What the task asks |
Please copy every line of text from all the items below word for word, keeping the original line breaks, and leave the pictures out of your answer.

[Opening Record extracts section]

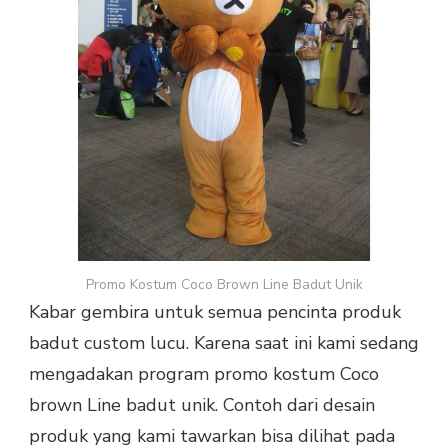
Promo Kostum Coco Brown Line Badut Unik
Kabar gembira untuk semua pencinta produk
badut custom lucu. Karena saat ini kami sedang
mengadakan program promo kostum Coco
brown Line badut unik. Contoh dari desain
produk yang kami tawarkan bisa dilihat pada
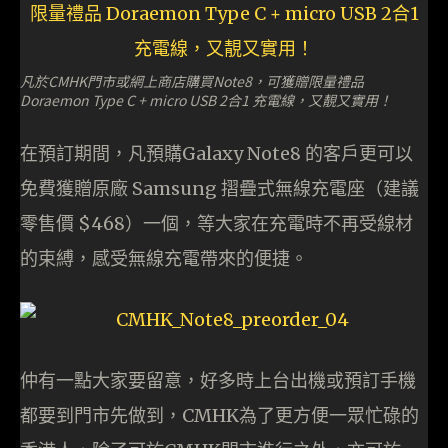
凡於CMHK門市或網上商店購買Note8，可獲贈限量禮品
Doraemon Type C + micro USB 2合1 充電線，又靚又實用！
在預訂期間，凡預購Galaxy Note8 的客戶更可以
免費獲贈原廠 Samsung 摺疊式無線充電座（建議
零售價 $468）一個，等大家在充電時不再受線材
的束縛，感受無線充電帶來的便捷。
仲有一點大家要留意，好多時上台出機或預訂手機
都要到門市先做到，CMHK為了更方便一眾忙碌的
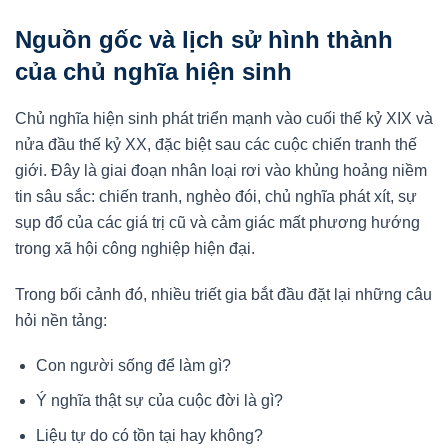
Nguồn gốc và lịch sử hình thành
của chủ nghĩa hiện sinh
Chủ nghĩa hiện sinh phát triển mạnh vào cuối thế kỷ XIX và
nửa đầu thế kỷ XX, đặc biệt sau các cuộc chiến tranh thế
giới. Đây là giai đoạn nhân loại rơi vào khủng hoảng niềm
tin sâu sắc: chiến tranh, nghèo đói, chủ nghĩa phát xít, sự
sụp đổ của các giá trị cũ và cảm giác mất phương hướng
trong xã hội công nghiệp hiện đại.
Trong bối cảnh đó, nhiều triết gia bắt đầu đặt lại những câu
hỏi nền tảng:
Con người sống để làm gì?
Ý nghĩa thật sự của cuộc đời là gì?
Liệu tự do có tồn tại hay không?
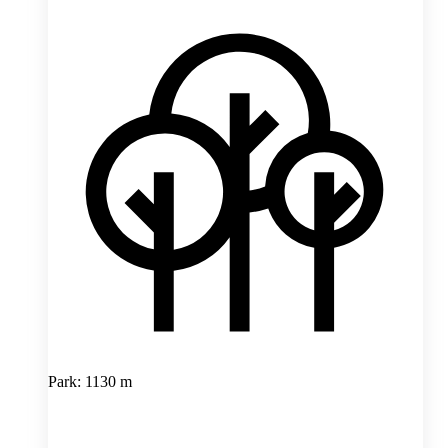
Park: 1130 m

[Closing Record extracts section]

Worked solution |
Promo Kostum Coco Brown Line Badut Unik
Kabar gembira untuk semua pencinta produk
badut custom lucu. Karena saat ini kami sedang
mengadakan program promo kostum Coco
brown Line badut unik. Contoh dari desain
produk yang kami tawarkan bisa dilihat pada
凡於CMHK門市或網上商店購買Note8，可獲贈限量禮品
Doraemon Type C + micro USB 2合1 充電線，又靚又實用！
在預訂期間，凡預購Galaxy Note8 的客戶更可以
免費獲贈原廠 Samsung 摺疊式無線充電座（建議
零售價 $468）一個，等大家在充電時不再受線材
的束縛，感受無線充電帶來的便捷。
仲有一點大家要留意，好多時上台出機或預訂手機
都要到門市先做到，CMHK為了更方便一眾忙碌的
Nguồn gốc và lịch sử hình thành
của chủ nghĩa hiện sinh
Chủ nghĩa hiện sinh phát triển mạnh vào cuối thế kỷ XIX và
nửa đầu thế kỷ XX, đặc biệt sau các cuộc chiến tranh thế
giới. Đây là giai đoạn nhân loại rơi vào khủng hoảng niềm
tin sâu sắc: chiến tranh, nghèo đói, chủ nghĩa phát xít, sự
sụp đổ của các giá trị cũ và cảm giác mất phương hướng
trong xã hội công nghiệp hiện đại.
Trong bối cảnh đó, nhiều triết gia bắt đầu đặt lại những câu
hỏi nền tảng:
Con người sống để làm gì?
Ý nghĩa thật sự của cuộc đời là gì?
Liệu tự do có tồn tại hay không?
Park: 1130 m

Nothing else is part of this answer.